The majority of people who came to Haren for a party, did that to have fun and to get together. They came with a mischievous intent, not with a criminal one. They probably did not come to loot a supermarket, throw stones at the police and damage cars. But the fact that the authorities did not want them to come made it more tempting.
Criminologist Tom van Ham says in the AD that he does not exclude that in the riots ‘the new hooligan’ has struck.
“Groups of young people go to the location, such as dance events and want to riot. This escalates when bystanders to this group join as the riot has started,” says Van Ham.
So what’s the reason that seemingly innocent bystanders join the hooligans and start to create havoc. One of the first psychological theoriesabout this crowd behavior is the contagion Theory that was formulated by Gustave Le Bon . Contagion theory states that a crowd exerts a hypnotic influence over their members. The individual members become anonymous, personal responsibility goes down and they surrender to the contagious emotions of the crowd.
Zimbardo (1969), attribute this effect to a process of deindividuation. When people are in a crowd, their normal constraints on behavior become loosened, which leads to an increase in impulsive and deviant acts. If people think that they can’t be singled out of the crowd and be evaluated, they feel more anonymous and will behave in a more anti-social way. Zimbardo studied the effect of anonymity in a group in a lab study. The participants were placed in a room and instructed to give shocks to another “participant” (who was a confederate and did not actually receive any shocks). One group of participants were allowed to see and be seen by the victim, while the other group was given Ku Klux Klan-type hoods to wear over their heads to make them anonymous. As a result it was found that the group of participants wearing the hoods gave nearly twice as much electric shock as those who did not.

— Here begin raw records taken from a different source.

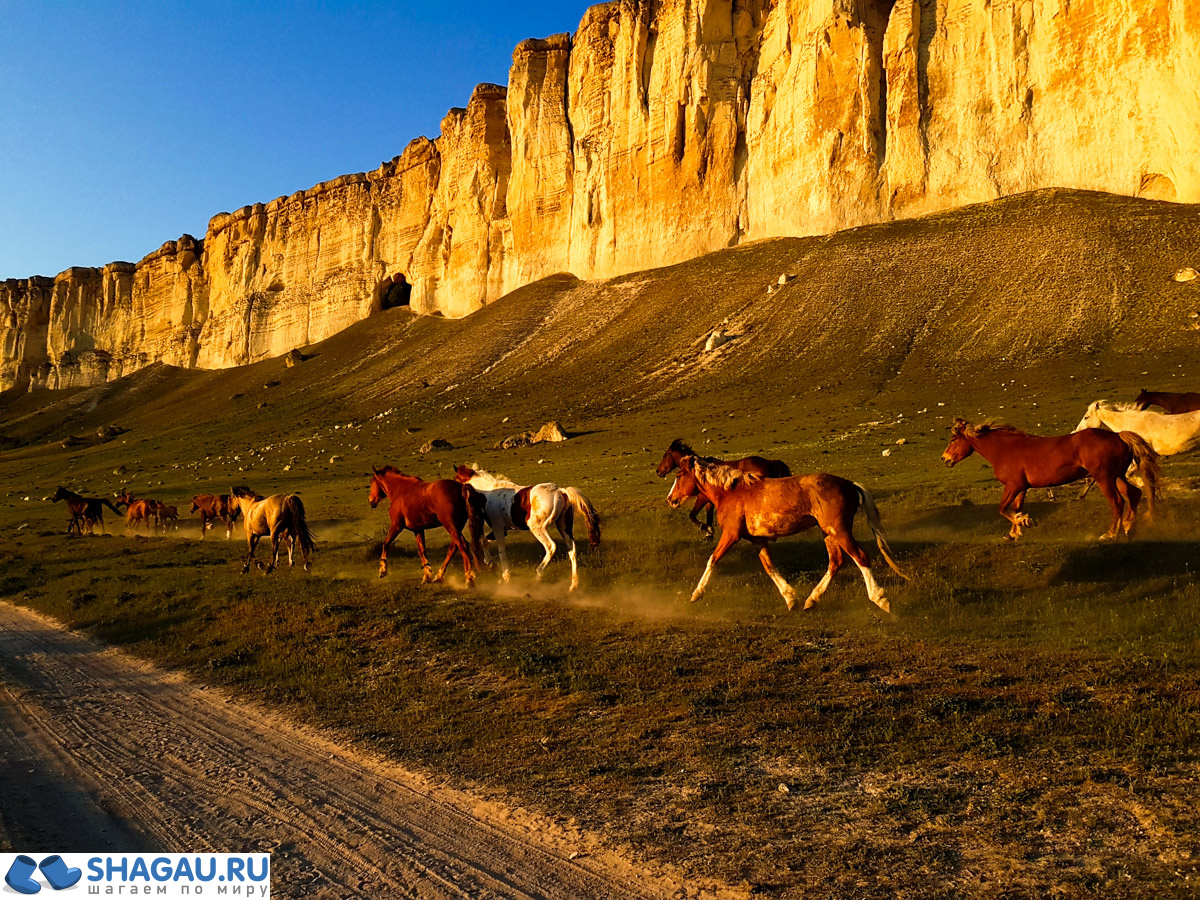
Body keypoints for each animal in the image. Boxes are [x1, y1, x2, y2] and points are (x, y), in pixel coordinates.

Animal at [451, 465, 600, 592]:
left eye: (455, 480)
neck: (488, 495)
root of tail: (561, 491)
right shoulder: (502, 530)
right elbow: (485, 541)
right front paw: (489, 562)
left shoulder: (498, 528)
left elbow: (501, 551)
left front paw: (505, 576)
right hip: (564, 527)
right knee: (572, 550)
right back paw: (573, 585)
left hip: (537, 527)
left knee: (551, 546)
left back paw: (538, 576)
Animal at [657, 441, 787, 540]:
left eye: (665, 455)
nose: (658, 471)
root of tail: (770, 463)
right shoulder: (709, 500)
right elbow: (708, 515)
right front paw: (709, 534)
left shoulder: (702, 497)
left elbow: (692, 516)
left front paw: (706, 528)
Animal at [672, 458, 902, 614]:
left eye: (678, 476)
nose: (670, 499)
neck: (730, 492)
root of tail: (850, 485)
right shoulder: (757, 540)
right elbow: (770, 567)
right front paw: (790, 598)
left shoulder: (731, 535)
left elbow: (712, 560)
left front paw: (696, 594)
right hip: (828, 532)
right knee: (836, 562)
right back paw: (811, 600)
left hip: (839, 530)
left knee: (860, 557)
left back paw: (880, 599)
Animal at [940, 417, 1156, 542]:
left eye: (953, 440)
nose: (944, 459)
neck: (1004, 449)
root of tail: (1118, 436)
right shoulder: (1022, 487)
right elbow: (1015, 508)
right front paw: (1014, 532)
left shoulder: (1013, 485)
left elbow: (1002, 509)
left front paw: (1025, 522)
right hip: (1117, 476)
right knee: (1134, 494)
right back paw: (1129, 528)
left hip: (1104, 478)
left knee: (1117, 502)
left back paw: (1110, 534)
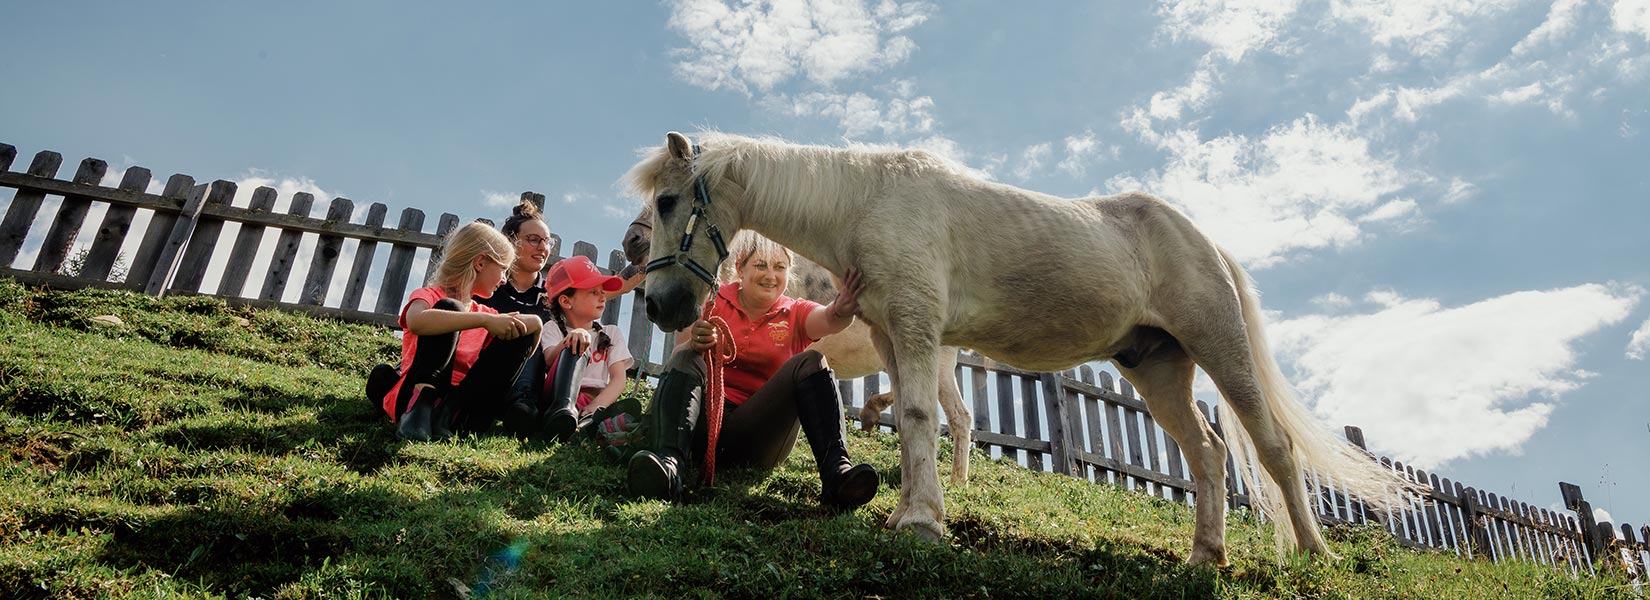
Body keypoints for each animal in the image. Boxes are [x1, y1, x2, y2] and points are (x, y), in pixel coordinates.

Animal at [623, 128, 1425, 563]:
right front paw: (910, 513)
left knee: (1273, 450)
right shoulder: (892, 335)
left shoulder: (917, 329)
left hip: (1220, 348)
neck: (867, 201)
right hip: (1158, 368)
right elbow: (912, 421)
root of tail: (1207, 242)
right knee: (1208, 455)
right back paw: (1205, 557)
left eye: (666, 202)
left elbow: (921, 419)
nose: (661, 306)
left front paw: (923, 524)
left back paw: (1315, 553)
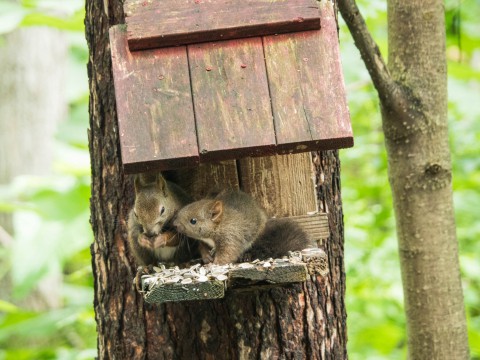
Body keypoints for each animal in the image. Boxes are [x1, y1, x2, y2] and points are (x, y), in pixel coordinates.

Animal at [174, 188, 310, 264]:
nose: (174, 224)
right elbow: (202, 247)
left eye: (193, 221)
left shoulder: (231, 237)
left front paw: (215, 264)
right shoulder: (204, 241)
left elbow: (228, 253)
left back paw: (246, 256)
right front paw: (207, 257)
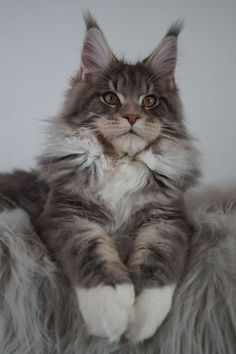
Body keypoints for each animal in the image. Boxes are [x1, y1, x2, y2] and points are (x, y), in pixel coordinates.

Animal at [36, 12, 199, 344]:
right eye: (111, 98)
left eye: (149, 101)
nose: (132, 116)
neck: (121, 160)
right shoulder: (66, 214)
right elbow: (92, 250)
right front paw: (110, 308)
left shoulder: (167, 219)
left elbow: (157, 261)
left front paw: (142, 317)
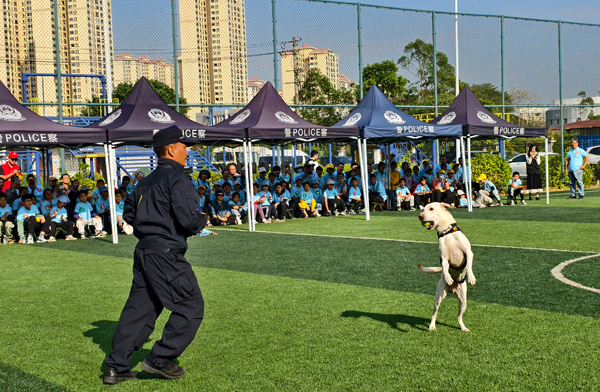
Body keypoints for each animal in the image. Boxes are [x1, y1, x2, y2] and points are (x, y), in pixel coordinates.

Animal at [420, 204, 476, 332]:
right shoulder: (444, 257)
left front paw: (471, 277)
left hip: (463, 301)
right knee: (434, 312)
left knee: (459, 316)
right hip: (438, 297)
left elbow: (468, 265)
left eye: (431, 208)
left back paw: (463, 327)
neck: (447, 232)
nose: (420, 216)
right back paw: (432, 325)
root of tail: (452, 290)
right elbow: (445, 268)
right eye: (423, 209)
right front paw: (448, 277)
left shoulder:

Diffusion of Responsibility and Norms
Being in a crowd or a group also encourages the diffusion of responsibility. Which means that people feel less accountable for their own actions. So if an individual acts in an anti-social manner while he is in a group, it is the fault of the group as well as his own. This leads to an overall weakening of self-consciousness and social influences. The social norms no longer apply to the crowd and the group will create its own norms. Turner and Killian (1975), named this the Emergent Norm Theory. This is especially in the case of less stable crowds, for example as one person decides to break the glass of shop windows and others join in. The other group members adhere to this new group norm, which results in antisocial behavior on the part of the individual and the group.

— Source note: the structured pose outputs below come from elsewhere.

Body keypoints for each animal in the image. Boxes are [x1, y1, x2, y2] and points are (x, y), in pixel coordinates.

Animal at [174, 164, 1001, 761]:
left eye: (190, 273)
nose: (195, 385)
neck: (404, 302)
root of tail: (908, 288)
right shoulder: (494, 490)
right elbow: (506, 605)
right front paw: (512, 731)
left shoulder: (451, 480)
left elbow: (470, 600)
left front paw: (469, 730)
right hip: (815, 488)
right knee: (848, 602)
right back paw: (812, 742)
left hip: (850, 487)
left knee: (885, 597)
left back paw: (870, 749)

The behavior of an individual can be extreme when they are part of a crowd. The increased feeling of anonymity and the diffusion of responsibility leads to a weakened sense of self-consciousness and individuals to behave in anti-social ways. So never underestimate the power of a crowd. You might be surprised what you would do under these circumstances.
 Le Bon, G., (1896) General Characteristics of crowds – Psychological Law of Their Mental Unity. The Crowd: A study of the Popular Mind. Book I, Chapter I.
 Turner, R. H. & Killian L.M.,. (1972). Collective Behavior. Englewood Cliffs, NJ: Prentice-Hall.
 Zimbardo, P. G. (1969). The human choice: Individuation, reason, and order versus deindividuation, impulse, and chaos. In W. J. Arnold & D. Levine (Eds.), Nebraska Symposium on Motivation, 1969 (pp. 237–309). Lincoln: University of Nebraska Press.